Jan27

The biggest question this week will be whether or not Liam Neeson can continue his string of success with early-year movies. For some reason, Unknown and Taken both drew massive audiences. While neither was critically successful, people just love them some Liam Neeson. How could you not? He was Oskar Schindler; he and Gandhi single-handedly defeated the Nazis while being a mentor to the young Bruce Wayne. The one harbinger for this January is that The Grey offers a specific noun, and not an ambiguous adjective. People don’t like to be pigeonholed.

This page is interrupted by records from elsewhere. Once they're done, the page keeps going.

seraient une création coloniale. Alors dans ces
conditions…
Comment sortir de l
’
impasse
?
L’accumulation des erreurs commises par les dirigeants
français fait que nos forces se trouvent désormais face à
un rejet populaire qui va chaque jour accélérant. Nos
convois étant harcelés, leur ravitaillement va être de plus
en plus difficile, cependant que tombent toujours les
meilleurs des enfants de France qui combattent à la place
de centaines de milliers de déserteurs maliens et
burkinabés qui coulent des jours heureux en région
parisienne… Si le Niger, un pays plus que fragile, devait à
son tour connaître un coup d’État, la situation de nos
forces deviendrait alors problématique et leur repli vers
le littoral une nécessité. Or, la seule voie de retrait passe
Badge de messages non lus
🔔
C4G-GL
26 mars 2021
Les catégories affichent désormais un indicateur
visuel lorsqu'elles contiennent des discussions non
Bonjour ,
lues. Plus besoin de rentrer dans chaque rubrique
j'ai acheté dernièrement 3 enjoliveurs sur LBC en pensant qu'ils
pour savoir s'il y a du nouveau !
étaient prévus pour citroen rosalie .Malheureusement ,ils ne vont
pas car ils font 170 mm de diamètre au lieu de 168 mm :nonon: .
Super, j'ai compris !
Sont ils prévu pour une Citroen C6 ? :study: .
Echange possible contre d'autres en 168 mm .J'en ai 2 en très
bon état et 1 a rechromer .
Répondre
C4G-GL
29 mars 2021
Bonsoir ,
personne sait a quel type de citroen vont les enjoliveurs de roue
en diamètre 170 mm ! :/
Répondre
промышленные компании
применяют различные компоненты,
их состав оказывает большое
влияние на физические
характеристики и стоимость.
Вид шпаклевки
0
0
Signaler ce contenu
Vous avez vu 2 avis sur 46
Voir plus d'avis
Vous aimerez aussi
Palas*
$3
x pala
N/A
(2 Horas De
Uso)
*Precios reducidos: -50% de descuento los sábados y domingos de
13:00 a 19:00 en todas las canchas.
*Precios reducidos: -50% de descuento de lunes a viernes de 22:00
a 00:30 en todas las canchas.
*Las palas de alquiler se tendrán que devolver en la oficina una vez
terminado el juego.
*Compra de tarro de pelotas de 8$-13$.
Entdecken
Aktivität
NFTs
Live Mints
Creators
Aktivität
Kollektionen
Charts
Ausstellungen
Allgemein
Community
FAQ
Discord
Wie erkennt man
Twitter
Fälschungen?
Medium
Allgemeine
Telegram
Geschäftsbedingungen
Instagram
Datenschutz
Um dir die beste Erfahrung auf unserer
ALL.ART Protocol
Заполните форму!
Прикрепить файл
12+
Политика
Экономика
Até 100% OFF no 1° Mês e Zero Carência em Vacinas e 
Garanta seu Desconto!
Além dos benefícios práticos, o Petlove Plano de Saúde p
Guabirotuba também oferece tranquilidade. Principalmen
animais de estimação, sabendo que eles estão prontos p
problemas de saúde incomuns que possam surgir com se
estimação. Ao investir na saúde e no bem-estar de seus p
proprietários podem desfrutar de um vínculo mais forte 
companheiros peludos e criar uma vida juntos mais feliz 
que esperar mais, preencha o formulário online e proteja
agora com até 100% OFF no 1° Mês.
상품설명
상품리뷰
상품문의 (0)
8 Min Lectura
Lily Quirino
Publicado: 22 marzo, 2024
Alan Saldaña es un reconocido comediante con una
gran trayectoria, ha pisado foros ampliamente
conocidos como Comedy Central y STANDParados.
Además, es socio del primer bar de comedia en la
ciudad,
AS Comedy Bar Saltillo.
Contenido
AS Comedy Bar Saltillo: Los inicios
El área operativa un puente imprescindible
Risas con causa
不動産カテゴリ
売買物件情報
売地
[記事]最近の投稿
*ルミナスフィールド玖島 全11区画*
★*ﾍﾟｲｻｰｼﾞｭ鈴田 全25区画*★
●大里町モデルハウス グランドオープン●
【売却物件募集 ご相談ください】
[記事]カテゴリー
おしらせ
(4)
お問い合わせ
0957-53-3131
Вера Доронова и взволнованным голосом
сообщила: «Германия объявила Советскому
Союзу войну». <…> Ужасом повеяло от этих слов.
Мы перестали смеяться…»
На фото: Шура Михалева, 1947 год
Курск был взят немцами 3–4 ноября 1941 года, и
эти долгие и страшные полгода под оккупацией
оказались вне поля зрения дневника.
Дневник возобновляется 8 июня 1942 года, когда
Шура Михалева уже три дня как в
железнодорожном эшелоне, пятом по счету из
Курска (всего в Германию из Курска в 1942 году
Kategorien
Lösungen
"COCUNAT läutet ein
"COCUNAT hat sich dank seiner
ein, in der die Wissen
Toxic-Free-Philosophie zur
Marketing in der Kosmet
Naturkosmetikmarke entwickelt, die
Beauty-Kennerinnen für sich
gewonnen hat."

Man on a Ledge: Well, if nothing else, this film cannot be pilloried for false advertising. It is in fact about a man on a ledge, the negotiator trying to talk him down, and his goal to “take down the man that stole everything from” him and “to prove that [he’s] innocent.” This could be entertaining, but I’m not sure if I’d bet on “good.” Truthfully, it seems like a major misdirection from the beginning, which will probably develop into a crude rip off of Spike Lee’s Inside Man or a better version of Tower Heist.

 

One For The Money: Good news, everyone. Katherine Heigl is back on the screen, and this time she’s starring in a movie that might just rival the success of Jennifer Aniston’s The Bounty Hunter. I’m not as adamant a Heigl-hater as many critics, but I don’t find her particularly funny or talented. Knocked Up was solid, but she was kind of loud and shrewish, much like she was in Grey’s Anatomy, The Killers, and 27 Dresses. Perhaps her donning of a Jersey accent lifted via repetitive viewings of The Sopranos will make this former Macy’s peddler turned bounty hunter – er, “recovery agent”? — a more well-rounded and deeper character. I can only hope that an attraction develops between her and her mark she’s destined to bring in for $50,000, but what are the odds of that happening?

 

The Grey: Ottway (Liam Neeson) is an oil driller who works security, “protecting man from the dangers they cannot see.” Unfortunately, he and his crew are involved in a plane crash on the Arctic tundra. But, that’s not all: they’re also in the presence of wolves that, presumably, see them as intruders – and look a bit like the nothing from The Neverending Story. Clearly, Ottway’s occupation will save some of them, even if it means taping airplane liquor bottles to his knuckles as if he were a poor-adolescent-Halloweener’s Wolverine. Ever since The Day After Tomorrow, I can’t watch any movie with lupine villains, but I kind of want to send Ottway a telepathic message before he takes “them on one at a time”: those bottles are plastic.